→ **Assignment**: For every line in the material below that holds "lines", report the line.

**** Dataset records

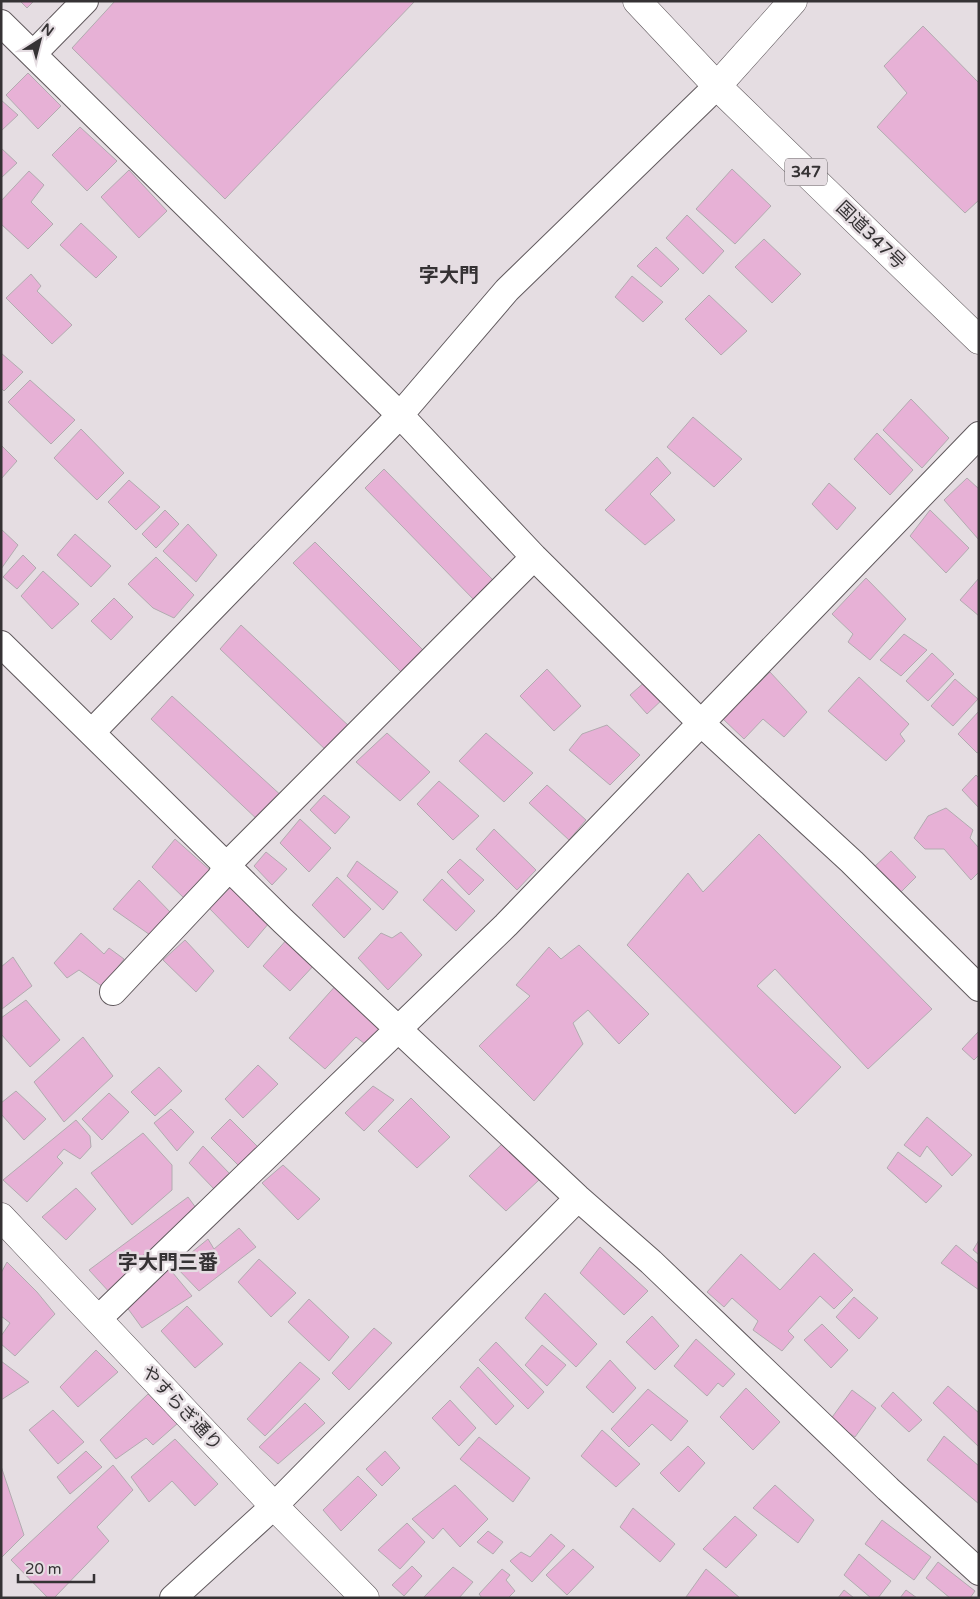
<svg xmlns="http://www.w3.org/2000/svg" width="980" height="1599" font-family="'Varela Round','Noto Sans JP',sans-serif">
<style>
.building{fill:#e7b1d6;stroke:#b2abb0}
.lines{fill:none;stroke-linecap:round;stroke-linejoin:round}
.street-casing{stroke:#60595d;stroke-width:28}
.secondary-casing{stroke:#60595d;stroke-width:29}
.highway-casing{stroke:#60595d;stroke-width:29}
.street{stroke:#fff;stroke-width:26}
.secondary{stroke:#fff;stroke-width:28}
.highway{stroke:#fff;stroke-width:28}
.labels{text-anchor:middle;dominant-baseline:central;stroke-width:5;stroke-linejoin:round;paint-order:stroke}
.shield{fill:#e5dde2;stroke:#6a6568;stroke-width:1}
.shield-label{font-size:16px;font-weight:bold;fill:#353234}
.street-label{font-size:18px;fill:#353234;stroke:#e5dde2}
.quarter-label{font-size:20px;font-weight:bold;fill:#353234;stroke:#e5dde2}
</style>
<rect width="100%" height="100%" fill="#e5dde2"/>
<!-- building -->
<path class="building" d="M20 1H34L27 8Z
M115 1H415L225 199 72 48Z
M923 26 979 83V200L965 213 877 127 907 93 884 66Z
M28 73 61 106 38 129 6 95Z
M1 100 18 115 1 131Z
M80 127 117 161 87 191 52 155Z
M1 148 17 163 1 178Z
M732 169 771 206 735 244 696 209Z
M129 170 167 211 139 238 101 197Z
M29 171 44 185 31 202 53 224 28 249 1 224V201Z
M687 215 724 251 703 274 666 238Z
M81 223 117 257 96 278 60 245Z
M764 239 801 274 772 303 735 267Z
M656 247 679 269 661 287 637 266Z
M31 274 41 286 37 291 72 325 52 344 6 298Z
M632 276 663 302 643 322 615 297Z
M709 295 747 331 721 355 685 319Z
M1 353 23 372 4 391 1 388Z
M30 380 75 420 51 444 8 402Z
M911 399 949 438 922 468 883 430Z
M693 417 742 459 714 487 667 447Z
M81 429 124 473 97 500 54 458Z
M877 433 913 470 890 495 854 459Z
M1 445 17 461 1 479Z
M657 457 671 473 650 494 675 520 645 545 605 510Z
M384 469 493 580 475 601 365 488Z
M967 478 979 489V540L944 500Z
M129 480 160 507 136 530 108 502Z
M829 483 856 508 837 530 812 504Z
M165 510 179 524 156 548 142 534Z
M930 510 969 548 946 573 910 536Z
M188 524 217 555 196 582 163 551Z
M1 529 18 545 1 569Z
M75 534 111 566 91 587 57 555Z
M315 542 423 650 402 673 293 563Z
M23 555 36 568 17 589 3 577Z
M156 557 194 595 174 618 153 608 128 584Z
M43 571 79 604 52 629 21 596Z
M866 578 906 619 870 660 848 642 853 634 832 614Z
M979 578V616L960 600Z
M114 598 133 617 111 640 91 621Z
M241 625 351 728 329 753 220 649Z
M904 634 927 650 901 676 880 660Z
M932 653 954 674 928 701 906 681Z
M547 669 581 706 554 731 520 696Z
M770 672 807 712 784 737 763 719 744 739 723 719Z
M859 677 909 724 900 734 905 741 886 761 828 711Z
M955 679 978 699 953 726 931 706Z
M647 680 665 697 647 714 630 695Z
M172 696 284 798 261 823 151 719Z
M979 711V752L977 753 958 734Z
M607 725 640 755 610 785 569 750 582 734Z
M387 733 430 772 400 801 356 762Z
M486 733 533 773 504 802 459 761Z
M976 775 979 778V808L962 790Z
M439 781 479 816 453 840 417 804Z
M547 785 586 820 569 840 529 803Z
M324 795 350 817 335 834 310 810Z
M946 808 973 830 970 838 979 848V872L971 880 944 849H925L914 838 928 816Z
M300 819 331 848 309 872 280 843Z
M494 829 536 870 517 890 476 849Z
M759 834 932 1009 868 1069 775 969 757 986 841 1067 795 1114 627 945 688 873 703 892Z
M175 839 211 871 186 900 152 867Z
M891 851 916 877 898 895 872 869Z
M266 852 287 869 272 885 254 866Z
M460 859 484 880 469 895 447 872Z
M357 861 398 892 383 910 347 876Z
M337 877 371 909 344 938 312 905Z
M442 879 475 911 456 931 423 900Z
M139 880 173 915 153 937 113 909Z
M232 886 269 923 248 948 209 908Z
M401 932 422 955 388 990 358 958 381 933 392 938Z
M81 933 104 954 109 948 124 959 103 987 79 970 67 978 54 963Z
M289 937 316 963 290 991 263 966Z
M185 940 214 971 196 992 163 960Z
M579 945 649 1014 619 1044 588 1010 573 1023 583 1044 534 1101 479 1046 530 996 516 985 549 947 561 959Z
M13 957 32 986 2 1009 1 967Z
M338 983 384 1027 365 1044 356 1037 325 1069 289 1038Z
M26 1000 60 1040 30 1067 1 1034V1018Z
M979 1031V1055L974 1060 962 1049Z
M83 1037 113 1076 64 1122 34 1082Z
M258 1065 278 1084 243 1118 225 1099Z
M159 1067 182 1091 155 1116 131 1092Z
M373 1086 394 1100 364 1131 345 1113Z
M16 1091 46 1119 24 1140 1 1114V1103Z
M109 1093 129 1112 102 1140 82 1119Z
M411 1098 450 1137 417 1168 378 1131Z
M171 1109 194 1132 177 1151 154 1123Z
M927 1117 972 1155 952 1176 927 1146 920 1157 904 1145Z
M230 1119 262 1151 243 1170 211 1138Z
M76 1120 90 1136 91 1147 80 1159 64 1149 57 1157 63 1163 27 1202 3 1180Z
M143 1133 172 1165V1190L132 1225 91 1173Z
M503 1143 539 1180 506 1211 469 1176Z
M203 1146 230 1174 215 1190 189 1163Z
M898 1152 942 1186 926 1203 887 1168Z
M283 1165 320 1199 298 1220 262 1183Z
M76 1188 96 1209 66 1240 42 1217Z
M188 1197 199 1212 124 1270 128 1277 111 1294 89 1270Z
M239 1228 256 1247 199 1291 175 1266 208 1239 214 1249Z
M979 1240V1255L973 1250Z
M956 1245 979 1264V1290L941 1263Z
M600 1247 648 1291 624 1315 580 1273Z
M814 1253 853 1290 834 1309 820 1296 788 1331 794 1337 782 1351 753 1330 758 1321 732 1298 724 1307 707 1292 741 1254 780 1290Z
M259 1259 296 1293 271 1317 238 1282Z
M7 1262 37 1292 55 1314 15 1356 1 1344V1336L10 1323 1 1316V1273Z
M168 1267 192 1296 142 1328 126 1306Z
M545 1293 597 1344 576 1367 525 1318Z
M854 1297 878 1318 859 1339 836 1317Z
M309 1299 349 1337 329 1361 288 1322Z
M187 1306 223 1344 195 1368 161 1331Z
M652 1316 679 1346 655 1370 626 1342Z
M822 1324 848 1350 831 1368 804 1340Z
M374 1328 392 1343 349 1390 332 1373Z
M696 1339 735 1374 723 1387 718 1383 707 1396 674 1366Z
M496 1342 544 1392 528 1409 479 1360Z
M542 1345 566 1365 547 1386 525 1365Z
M96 1350 118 1372 78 1407 60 1387Z
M610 1360 636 1388 613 1413 586 1387Z
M1 1361 29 1382 1 1400Z
M300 1362 320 1379 265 1436 247 1419Z
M478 1367 514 1406 496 1425 460 1387Z
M948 1386 979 1413V1447L933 1403Z
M746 1388 780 1422 753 1450 720 1417Z
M648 1389 688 1421 671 1441 652 1424 629 1447 611 1429Z
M852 1390 876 1408 855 1437 830 1420Z
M893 1392 922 1420 909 1432 881 1406Z
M148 1394 178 1423 153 1445 146 1438 116 1459 100 1440Z
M450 1400 476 1428 459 1446 432 1418Z
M305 1403 325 1423 278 1464 259 1447Z
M53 1410 84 1442 58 1464 29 1430Z
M602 1430 640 1464 616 1487 581 1456Z
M944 1436 979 1466V1504L927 1460Z
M479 1437 530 1478 513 1502 460 1459Z
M175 1439 218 1484 195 1506 172 1481 149 1502 131 1477Z
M688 1446 705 1463 679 1492 660 1473Z
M86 1451 102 1467 70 1494 57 1477Z
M385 1451 400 1468 382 1486 366 1469Z
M113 1465 133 1490 97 1527 109 1541 54 1598H48L11 1560Z
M1 1466 24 1535 1 1558Z
M358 1476 377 1495 341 1531 323 1510Z
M455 1485 488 1519 460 1547 443 1528 433 1539 412 1519Z
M775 1485 814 1520 798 1543 753 1508Z
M633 1508 675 1544 660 1562 620 1527Z
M735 1516 757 1535 726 1568 703 1549Z
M882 1520 931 1557 914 1580 865 1544Z
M407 1523 425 1542 400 1569 378 1550Z
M488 1531 503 1542 493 1554 477 1542Z
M551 1534 565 1546 532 1582 510 1561 521 1552 530 1557Z
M573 1549 594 1567 567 1595 546 1575Z
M859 1554 891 1581 878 1598H871L844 1575Z
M938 1562 975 1591 970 1598H950L926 1578Z
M412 1566 422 1576 404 1596 392 1585Z
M453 1567 473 1582 459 1598H423Z
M502 1569 510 1575 506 1580 515 1591 508 1598H482L479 1594Z
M706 1569 740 1598 686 1597Z
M844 1590 854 1598H838Z
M906 1590 917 1598H900Z"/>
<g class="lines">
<defs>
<path id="street" d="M1 23 400 415 534 557 702 724 852 862 979 988
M33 54 85 1
M1 644 283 921 578 1198 651 1262 888 1489 979 1572
M92 732 400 415 507 290 717 86
M113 992 220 878 227 865 534 557
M98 1319 506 925 979 435
M173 1598 274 1506 578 1198"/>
<path id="secondary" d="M717 86 793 1
M1 1217 274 1506 365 1598"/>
<path id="highway" d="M637 1 717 86 979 340"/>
</defs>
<!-- street casing -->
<use href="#street" class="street-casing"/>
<!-- secondary casing -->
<use href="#secondary" class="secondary-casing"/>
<!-- highway casing -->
<use href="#highway" class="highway-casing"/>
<!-- street -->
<use href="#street" class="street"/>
<!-- secondary -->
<use href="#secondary" class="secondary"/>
<!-- highway -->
<use href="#highway" class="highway"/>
</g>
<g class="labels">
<!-- shield labels -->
<rect class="shield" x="785" y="158.5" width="42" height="27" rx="4"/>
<g class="shield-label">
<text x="806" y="172">347</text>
</g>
<!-- street labels -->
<g class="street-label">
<text transform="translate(871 235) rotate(44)">国道347号</text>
<text transform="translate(182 1408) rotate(47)">やすらぎ通り</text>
</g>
<!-- quarter labels -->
<g class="quarter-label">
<text x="449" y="276">字大門</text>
<text x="168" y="1263">字大門三番</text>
</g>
</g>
<!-- border -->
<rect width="980" height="1599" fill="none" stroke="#353234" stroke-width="5"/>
<!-- north arrow -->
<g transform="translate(40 40) rotate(36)" stroke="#e5dde2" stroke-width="4" paint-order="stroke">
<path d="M0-4L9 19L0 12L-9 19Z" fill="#353234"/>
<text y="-8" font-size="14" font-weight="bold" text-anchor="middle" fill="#353234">N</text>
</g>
<!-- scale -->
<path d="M18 1574v8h76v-8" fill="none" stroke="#353234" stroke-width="2.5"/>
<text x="25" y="1574" font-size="15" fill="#353234" stroke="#e5dde2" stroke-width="4" paint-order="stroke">20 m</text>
</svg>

********

→ **Response**:
.lines{fill:none;stroke-linecap:round;stroke-linejoin:round}
<g class="lines">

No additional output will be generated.